> **WHAT THE TASK ASKS**
Leaving out only the pictures, write out all the entries exactly.

----------

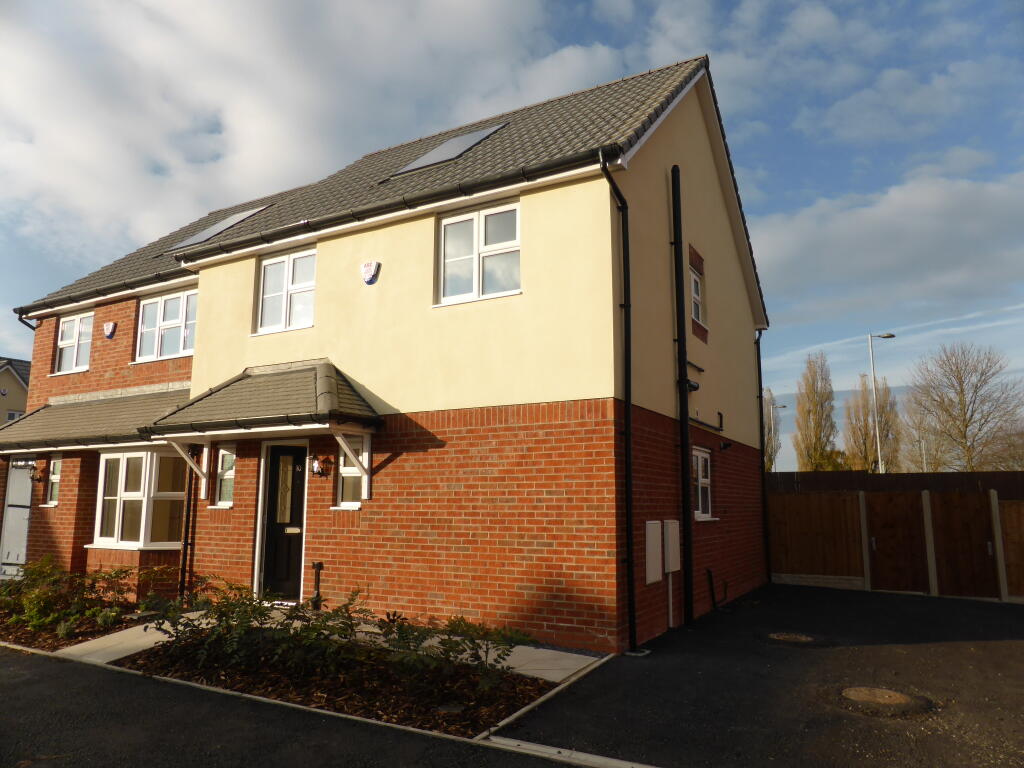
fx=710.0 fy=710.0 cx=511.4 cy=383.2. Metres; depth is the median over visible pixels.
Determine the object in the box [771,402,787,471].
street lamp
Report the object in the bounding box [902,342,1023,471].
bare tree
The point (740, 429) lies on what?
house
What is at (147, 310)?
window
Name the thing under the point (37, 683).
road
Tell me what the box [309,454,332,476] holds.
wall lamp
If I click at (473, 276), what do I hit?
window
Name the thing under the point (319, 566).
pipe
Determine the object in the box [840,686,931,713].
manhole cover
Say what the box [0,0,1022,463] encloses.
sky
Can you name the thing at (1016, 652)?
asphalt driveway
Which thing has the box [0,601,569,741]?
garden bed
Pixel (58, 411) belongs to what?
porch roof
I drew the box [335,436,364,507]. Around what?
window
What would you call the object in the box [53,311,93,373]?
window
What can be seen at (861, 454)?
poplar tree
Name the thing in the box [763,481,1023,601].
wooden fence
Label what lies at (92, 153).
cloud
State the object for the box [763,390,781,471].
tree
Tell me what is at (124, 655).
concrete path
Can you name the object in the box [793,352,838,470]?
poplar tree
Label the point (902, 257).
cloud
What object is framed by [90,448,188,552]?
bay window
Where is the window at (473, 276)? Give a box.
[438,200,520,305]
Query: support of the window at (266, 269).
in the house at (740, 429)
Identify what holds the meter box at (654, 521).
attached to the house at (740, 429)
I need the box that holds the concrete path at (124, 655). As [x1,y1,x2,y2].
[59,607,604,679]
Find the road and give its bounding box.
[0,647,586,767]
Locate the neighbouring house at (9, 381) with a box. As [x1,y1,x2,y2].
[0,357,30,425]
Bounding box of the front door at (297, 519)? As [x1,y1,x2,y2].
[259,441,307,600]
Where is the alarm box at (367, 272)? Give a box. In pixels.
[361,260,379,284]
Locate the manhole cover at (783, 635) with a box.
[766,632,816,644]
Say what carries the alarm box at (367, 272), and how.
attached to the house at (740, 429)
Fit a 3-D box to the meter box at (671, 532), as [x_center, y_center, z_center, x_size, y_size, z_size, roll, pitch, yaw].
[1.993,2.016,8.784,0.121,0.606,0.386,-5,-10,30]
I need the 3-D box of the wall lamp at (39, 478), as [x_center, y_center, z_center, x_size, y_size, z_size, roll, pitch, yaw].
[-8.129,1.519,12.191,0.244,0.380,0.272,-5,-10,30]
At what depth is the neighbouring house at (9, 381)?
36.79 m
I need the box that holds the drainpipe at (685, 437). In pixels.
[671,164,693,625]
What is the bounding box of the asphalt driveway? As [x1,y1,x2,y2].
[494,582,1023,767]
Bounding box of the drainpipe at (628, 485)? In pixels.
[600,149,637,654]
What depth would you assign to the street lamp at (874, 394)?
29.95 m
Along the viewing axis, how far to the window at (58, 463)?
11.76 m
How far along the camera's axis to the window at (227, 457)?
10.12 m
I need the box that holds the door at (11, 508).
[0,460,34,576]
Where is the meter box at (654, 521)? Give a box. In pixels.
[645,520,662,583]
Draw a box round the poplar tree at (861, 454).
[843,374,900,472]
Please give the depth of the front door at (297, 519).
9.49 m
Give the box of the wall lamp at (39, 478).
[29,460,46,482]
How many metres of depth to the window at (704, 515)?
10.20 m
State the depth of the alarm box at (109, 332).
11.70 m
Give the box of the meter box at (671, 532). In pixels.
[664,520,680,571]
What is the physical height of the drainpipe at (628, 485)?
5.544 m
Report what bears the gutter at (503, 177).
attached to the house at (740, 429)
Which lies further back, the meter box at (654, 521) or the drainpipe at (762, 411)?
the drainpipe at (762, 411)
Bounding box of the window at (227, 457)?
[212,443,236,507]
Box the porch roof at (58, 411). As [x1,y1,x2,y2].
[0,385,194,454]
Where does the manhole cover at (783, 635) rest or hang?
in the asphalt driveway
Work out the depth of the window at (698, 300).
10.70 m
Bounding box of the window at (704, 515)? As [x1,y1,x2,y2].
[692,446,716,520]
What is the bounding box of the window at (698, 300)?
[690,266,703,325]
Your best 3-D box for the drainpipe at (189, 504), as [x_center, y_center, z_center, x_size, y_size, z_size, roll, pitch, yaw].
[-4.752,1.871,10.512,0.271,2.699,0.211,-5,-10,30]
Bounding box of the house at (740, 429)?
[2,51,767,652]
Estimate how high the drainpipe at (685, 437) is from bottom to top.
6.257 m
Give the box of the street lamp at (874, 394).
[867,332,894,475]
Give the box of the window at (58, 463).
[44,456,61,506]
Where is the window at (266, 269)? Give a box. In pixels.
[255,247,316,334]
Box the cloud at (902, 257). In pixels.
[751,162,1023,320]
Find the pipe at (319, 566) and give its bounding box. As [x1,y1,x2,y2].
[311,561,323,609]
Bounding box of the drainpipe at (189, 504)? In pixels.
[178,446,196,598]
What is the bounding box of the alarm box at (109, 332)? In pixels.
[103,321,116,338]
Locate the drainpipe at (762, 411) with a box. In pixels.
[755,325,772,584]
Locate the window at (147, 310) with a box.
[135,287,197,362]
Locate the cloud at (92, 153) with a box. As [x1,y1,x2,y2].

----------

> **REPLY**
fx=710.0 fy=710.0 cx=511.4 cy=383.2. Metres; depth is the median over visible pixels.
Determine the object in the box [771,402,787,471].
street lamp
Report the object in the bounding box [902,342,1023,471].
bare tree
The point (740, 429) lies on what?
house
What is at (147, 310)?
window
Name the thing under the point (37, 683).
road
Tell me what the box [309,454,332,476] holds.
wall lamp
If I click at (473, 276), what do I hit?
window
Name the thing under the point (319, 566).
pipe
Determine the object in the box [840,686,931,713].
manhole cover
Say what the box [0,0,1022,463] encloses.
sky
Can you name the thing at (1016, 652)?
asphalt driveway
Which thing has the box [0,601,569,741]?
garden bed
Pixel (58, 411) belongs to what?
porch roof
I drew the box [335,436,364,507]. Around what?
window
What would you call the object in the box [53,311,93,373]?
window
What can be seen at (861, 454)?
poplar tree
Name the thing in the box [763,481,1023,601].
wooden fence
Label what lies at (92, 153).
cloud
State the object for the box [763,390,781,471].
tree
Tell me what is at (124, 655).
concrete path
Can you name the object in the box [793,352,838,470]?
poplar tree
Label the point (902, 257).
cloud
What object is framed by [90,448,188,552]?
bay window
Where is the window at (473, 276)? Give a box.
[438,200,520,305]
Query: support of the window at (266, 269).
in the house at (740, 429)
Identify what holds the meter box at (654, 521).
attached to the house at (740, 429)
I need the box that holds the concrete path at (124, 655). As [x1,y1,x2,y2].
[59,607,604,679]
Find the road and give its bounding box.
[0,647,586,767]
Locate the neighbouring house at (9, 381) with a box. As [x1,y1,x2,y2].
[0,357,30,425]
Bounding box of the front door at (297, 519)? As [x1,y1,x2,y2].
[259,441,307,600]
Where is the alarm box at (367, 272)? Give a box. In pixels.
[361,260,379,284]
Locate the manhole cover at (783, 635) with a box.
[766,632,816,644]
Say what carries the alarm box at (367, 272), and how.
attached to the house at (740, 429)
Fit a 3-D box to the meter box at (671, 532), as [x_center, y_center, z_center, x_size, y_size, z_size, roll, pitch, yaw].
[1.993,2.016,8.784,0.121,0.606,0.386,-5,-10,30]
I need the 3-D box of the wall lamp at (39, 478), as [x_center, y_center, z_center, x_size, y_size, z_size, roll, pitch, yaw].
[-8.129,1.519,12.191,0.244,0.380,0.272,-5,-10,30]
At what depth is the neighbouring house at (9, 381)?
36.79 m
I need the box that holds the drainpipe at (685, 437). In pixels.
[671,164,693,625]
What is the bounding box of the asphalt driveway? As [x1,y1,x2,y2].
[494,582,1023,767]
Bounding box of the drainpipe at (628, 485)? In pixels.
[600,149,637,654]
What depth would you assign to the street lamp at (874, 394)?
29.95 m
Along the viewing axis, how far to the window at (58, 463)?
11.76 m
How far along the camera's axis to the window at (227, 457)?
10.12 m
I need the box that holds the door at (11, 508).
[0,460,34,576]
Where is the meter box at (654, 521)? Give a box. In pixels.
[645,520,662,583]
Draw a box round the poplar tree at (861, 454).
[843,374,900,472]
Please give the depth of the front door at (297, 519).
9.49 m
Give the box of the wall lamp at (39, 478).
[29,460,46,482]
How many metres of depth to the window at (704, 515)?
10.20 m
State the depth of the alarm box at (109, 332).
11.70 m
Give the box of the meter box at (671, 532). In pixels.
[664,520,680,571]
What is the physical height of the drainpipe at (628, 485)?
5.544 m
Report what bears the gutter at (503, 177).
attached to the house at (740, 429)
Which lies further back, the meter box at (654, 521) or the drainpipe at (762, 411)?
the drainpipe at (762, 411)
Bounding box of the window at (227, 457)?
[212,443,236,507]
Box the porch roof at (58, 411). As [x1,y1,x2,y2].
[0,385,194,454]
Where does the manhole cover at (783, 635) rest or hang?
in the asphalt driveway
Work out the depth of the window at (698, 300).
10.70 m
Bounding box of the window at (704, 515)? As [x1,y1,x2,y2].
[692,446,716,520]
What is the bounding box of the window at (698, 300)?
[690,266,703,325]
Your best 3-D box for the drainpipe at (189, 504), as [x_center, y_center, z_center, x_size, y_size, z_size, roll, pitch, yaw].
[-4.752,1.871,10.512,0.271,2.699,0.211,-5,-10,30]
Bounding box of the house at (740, 429)?
[2,51,767,652]
Estimate how high the drainpipe at (685, 437) is from bottom to top.
6.257 m
Give the box of the street lamp at (874, 394).
[867,332,894,475]
Give the box of the window at (58, 463).
[44,456,61,506]
Where is the window at (266, 269)? Give a box. In pixels.
[255,247,316,334]
Box the cloud at (902, 257). In pixels.
[751,162,1023,320]
Find the pipe at (319, 566) and give its bounding box. As [x1,y1,x2,y2].
[311,561,323,609]
Bounding box of the drainpipe at (189, 504)? In pixels.
[178,446,196,598]
What is the bounding box of the alarm box at (109, 332)? In pixels.
[103,321,116,338]
Locate the drainpipe at (762, 411) with a box. In pixels.
[755,325,772,584]
Locate the window at (147, 310) with a box.
[135,287,197,362]
Locate the cloud at (92, 153) with a box. As [x1,y1,x2,y2].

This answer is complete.